━━━ EXTRAIT DE PAGE
ÉTRANGE ANNIVERSAIRE L'ÉTRANGE #7 - MAN VERSUS SAM

Pour la deuxième année consécutive, D'un Écran à l'Autre est heureux de couvrir L'Étrange Festival situé au Forum des Images, du 4 au 15 septembre prochain. Pour son 25ème anniversaire, le festival offre l'une de ses programmations les plus ambitieuses, entre ses pas moins de vingt-cinq cartes blanches laissées à des artistes audiovisuels, ou encore une compétition internationale garnie de nombreuses premières françaises. Et au programme d'aujourd'hui: l'Amérique de Trump, l'Amérique se trompe, l'Amérique en trombe. Vous trouvez ça étrange ? Non ? Attendez un peu...
━━━━━━
-- TRAVAIL À FAIRE --
- A) Pouvez-vous reprendre l'extrait sur L'Étrange Festival depuis "Pour la deuxième" jusqu'à "Attendez un peu..." inclus, en renommant "Amérique" en "Europe"?
- B) Pourriez-vous prolonger l'extrait sur L'Étrange Festival au-delà de sa dernière phrase?
━━━ MATÉRIEL SOURCE
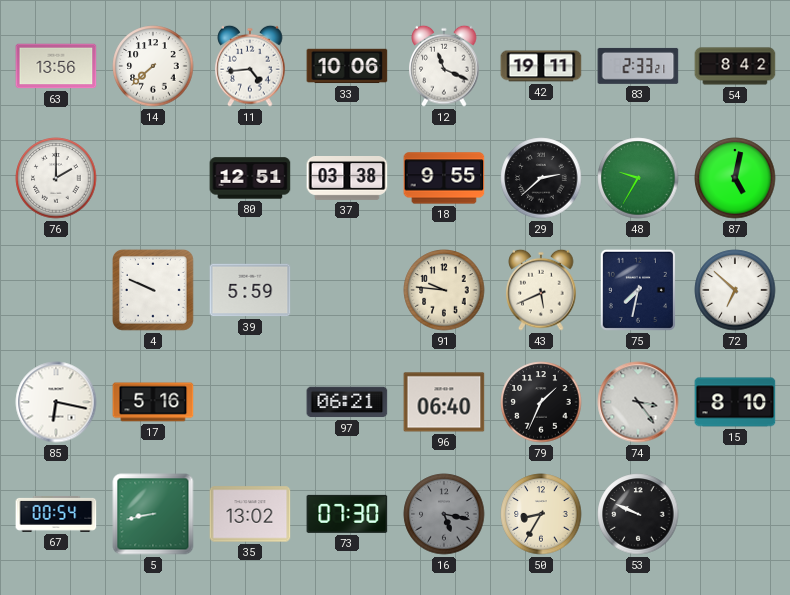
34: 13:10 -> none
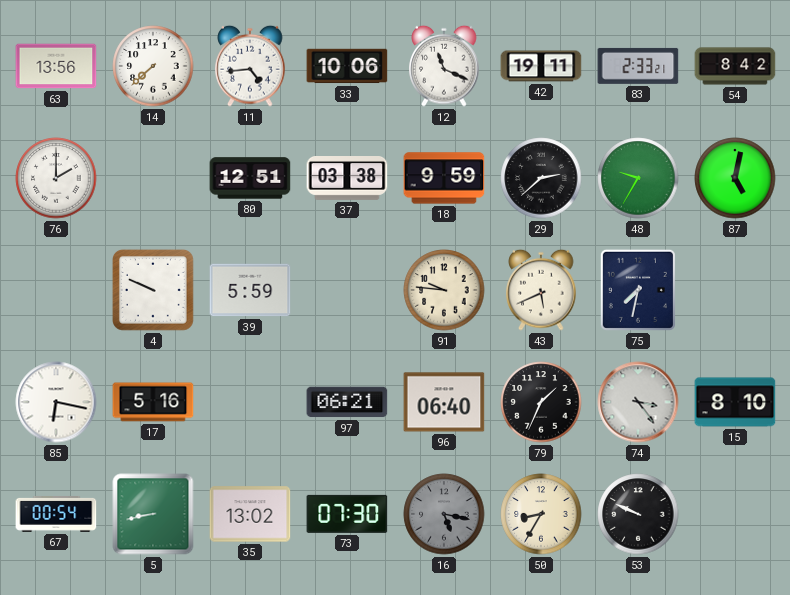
━━━━━━
-- CORRIGÉ DES EXERCICES --
- A)
Pour la deuxième année consécutive, D'un Écran à l'Autre est heureux de couvrir L'Étrange Festival situé au Forum des Images, du 4 au 15 septembre prochain. Pour son 25ème anniversaire, le festival offre l'une de ses programmations les plus ambitieuses, entre ses pas moins de vingt-cinq cartes blanches laissées à des artistes audiovisuels, ou encore une compétition internationale garnie de nombreuses premières françaises. Et au programme d'aujourd'hui: l'Europe de Trump, l'Europe se trompe, l'Europe en trombe. Vous trouvez ça étrange ? Non ? Attendez un peu...

- B)
THE EL DUCE TAPES, Rodney Ascher & David Lawrence, 2019 : S'embarquer dans The El Duce Tapes, c'est plonger tête la première dans l'univers auto-destructeur, nihiliste et profondément acharné du punk underground américain des années 80. Si les plus initié.es connaissent très certainement déjà G.G. Allin, notamment pour ses prestations scéniques à base d'auto-mutilation et de scatophilie, Eldon Hoke (plus connu sous le nom de "El Duce") n'était clairement pas en reste au sein de The Mentors, groupe dans lequel il officiait en tant que batteur et chanteur jusqu'à sa mort en 1997. Si la vie de l'homme méritait déjà un documentaire en soi, son origine est d'autant plus fascinante, puisque la quasi-totalité des rushes, présentées ici pour la première fois, furent tournées au cours des années 1990 et 1991 par un jeune acteur qui deviendra très vite un proche du groupe, avant d'être abandonnées puis finalement exhumées 28 ans plus tard par deux réalisateurs, dont l'un deux est déjà à l'origine du mémorable Room 237.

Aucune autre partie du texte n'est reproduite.